Set of tasks:
**A)** Reproduce the passage of the Brazil–Malawi investment agreement that begins with the words "Agree, in good" and ends after "encourage mutual investment.".
**B)** Carry the Brazil–Malawi investment agreement forward, writing on from its last sentence.

Excerpt to read:
Content starts

INVESTMENT COOPERATION AND FACILITATION AGREEMENT BETWEEN THE FEDERATIVE REPUBLIC OF BRAZIL AND THE REPUBLIC OF MALAWI

Preamble

The Federative Republic of Brazil and

The Republic of Malawi

(hereinafter designated as the Parties or individually as Party),

Desiring to strengthen and to enhance the bonds of friendship and the spirit of continuous cooperation between the Parties;

Seeking to stimulate, streamline and support bilateral investment, boosting the trade agenda and opening new integration initiatives between the Parties;

Recognizing the essential role of investment in promoting sustainable development, economic growth, poverty reduction, job creation, expansion of productive capacity and human development;

Understanding that the establishment of a strategic partnership between the Parties in the area of investment will bring wide-ranging and mutual benefits;

Recognizing the importance of fostering a transparent, agile and friendly environment for Parties' investment;

Reassuring their regulatory autonomy and policy space;

Desiring to encourage and strengthen contacts between private sector and the Governments of the two countries; and

Seeking to create a mechanism for technical dialogue and government initiatives that may contribute to a significant increase of mutual investment;

Agree, in good faith, to the following Investment Cooperation and Facilitation Agreement, hereinafter referred to as Agreement, as follows:

Body

Article 1. Objective

1. The objective of this Agreement is to promote co-operation between the Parties in order to facilitate and encourage mutual investment.

2. This objective shall be achieved through institutional governance, as provided in this Agreement, by the establishment of an agenda on investment cooperation and facilitation and by the development of mechanisms for risk mitigation and prevention of disputes, among other instruments mutually agreed on by the Parties.

Article 2. Definitions

1. For the purpose of this Agreement,

Host State means the Party where the investment is located.

Investment means any type of property or right owned or controlled directly or indirectly by an investor from one of the Parties in the territory of the other Party for the purpose of establishing an enterprise with long lasting economic relation with a view to producing goods and services, such as:

a) shares, stocks, and other equity and debt instruments of the enterprise or another enterprise;

b) loans to an enterprise;

c) movable or real estate property and other property rights such as mortgages, liens or pledges;

d) claims to money or to any performance under contract having a financial value; and

e) the value of investment under a concession contract or administrative decision, including licenses to cultivate, extract or exploit natural resources.

For greater certainty, Investment does not include:

a) debt securities issued by a government or loans to a government;

b) portfolio investments; and

c) claims to money that arise solely from commercial contracts for the sale of goods or services by a national or enterprise in the territory of a Party to an enterprise in the territory of another Party, or the extension of credit in connection with a commercial transaction, or any other claims to money that do not involve the kind of interests set out in sub-paragraphs (i)-(v) above.

Content ends

Provided data:
Content starts

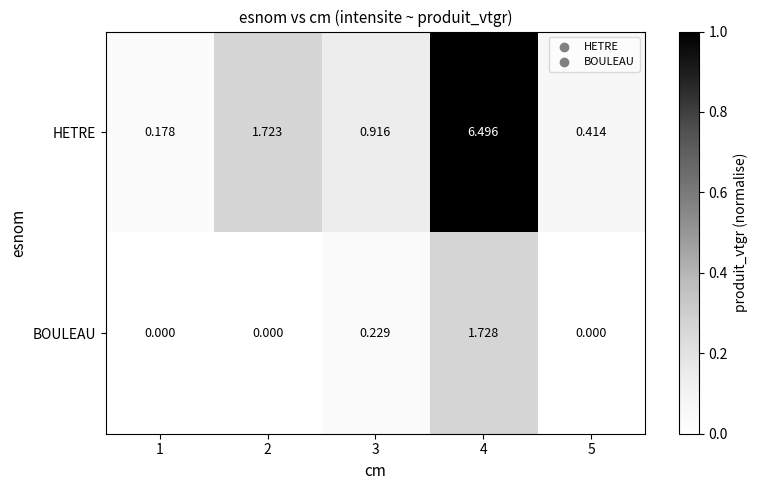

Which series changed the most between 1 and 2?

HETRE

Content ends

Answers for this exercise:
**A)**
Agree, in good faith, to the following Investment Cooperation and Facilitation Agreement, hereinafter referred to as Agreement, as follows:

Body

Article 1. Objective

1. The objective of this Agreement is to promote co-operation between the Parties in order to facilitate and encourage mutual investment.

**B)**
Investor means:

a) any individual who is a national or a permanent resident of a Party, according to its laws, that makes an investment in the other Party;

b) any legal entity:

i) established in accordance with the laws of a Party;

ii) having its headquarters and the center of its economic activities in the territory of that Party;

iii) whose property or effective control belongs, directly or indirectly, to nationals or permanent residents of the Parties, according to the corresponding legislation; and

iv) That invests in the other Party.

Territory means:

a) in the case of the Federative Republic of Brazil: Its territory, including exclusive economic zone, territorial sea, seabed and subsoil under its sovereign rights or jurisdiction, in accordance with international law and with its respective legislation.

b) In the case of the Republic of Malawi: The national territory of the Republic of Malawi consisting of all the territory, including airspace, waters and islands which comprise the territory of Malawi in accordance with its laws including any territory lawfully acquired thereafter by adjustment of boundaries or otherwise.

Freely convertible currency means a currency that is widely used to make payments for international transactions and widely exchanged in principal international exchange markets.

Part I. Institutional Governance

Article 3. Joint Committee for the Administration of the Agreement

1. For the purpose of this Agreement, the Parties hereby establish a Joint Committee for the administration of this Agreement (hereinafter referred as Joint Committee). 2

2. This Joint Committee shall be composed of government representatives of both parties designated by their respective Governments.

3. The Joint Committee shall meet at such times, in such places and through such means as the Parties may agree. Meetings shall be held at least once a year, with alternating chairs between the Parties.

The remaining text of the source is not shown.